The UK’s Energy Technologies Institute (ETI) has chosen a consortium led by north-east consultancy Pale Blue Dot Energy to identify future potential carbon dioxide (CO2) storage sites beneath the North Sea.
The 12-month project is being delivered by the ETI and funded with up to £2.5million from the Department for Energy and Climate Change (DECC). The aim is to identify five credible carbon capture and storage sites on the UK Continental Shelf.
It will progress the appraisal of selected storage sites towards readiness for “final investment decisions”, de-risking these stores for potential future storage developers.
The institute says the project will make use of CO2 Stored – the UK’s CO2 storage atlas – which was created from the ETI’s UK Storage Appraisal Project.
This is now publicly available and is being developed by the Crown Estate and British Geological Survey. The results will be shared with the CCS community at the end of the project.

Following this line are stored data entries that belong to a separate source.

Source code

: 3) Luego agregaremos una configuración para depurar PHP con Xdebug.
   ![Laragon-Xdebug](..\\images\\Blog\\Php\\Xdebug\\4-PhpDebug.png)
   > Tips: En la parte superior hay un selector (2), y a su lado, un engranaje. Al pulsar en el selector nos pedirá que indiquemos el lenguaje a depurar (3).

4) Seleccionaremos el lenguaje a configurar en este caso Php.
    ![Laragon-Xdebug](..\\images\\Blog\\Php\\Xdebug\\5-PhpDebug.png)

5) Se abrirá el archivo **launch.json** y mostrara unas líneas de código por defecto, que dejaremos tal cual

ETI’s CCS strategy manager Den Gammer said: “Our previous projects have provided information about hundreds of potential stores under the seabed off the coast of the UK.
“This project will initially pick a “Top 20” of stores from the CO2 Stored atlas and then from these select a final five which will be analysed in much greater detail to demonstrate that they are suitable, secure and viable for storing large amounts of CO2.
“This project will build knowledge and with that confidence in sites based in UK waters and provide an economic case for their further development.
“The project will include the investigation of stores which extend the use of capacity and infrastructure engineered in the £1billion DECC CCS Commercialisation competition, off the coasts of Aberdeenshire and Yorkshire.
“Doing it now will help to reduce the risks to potential investors and encourage industry to develop capture projects onshore.”
Pale Blue Dot has been working on CCS since 2007. Its partners for this project include CO2DeepStore, Axis Well Technology and Costain.
The ETI has highlighted the importance of CCS and bioenergy to the UK’s future energy system in a report published earlier this year which said that the UK can implement an affordable transition to a low carbon energy system by 2050 but that decisions taken in the next decade will be critical.
According to the ETI’s analysis, if either of these technologies do not feature it would at least double the cost of delivering climate change targets from around 1% of GDP to 2%.
Another way of looking at it is the value of CCS or bioenergy to the UK energy system is £200billion each and if neither are developed it is really difficult to see how the UK would be able to meet its climate change targets.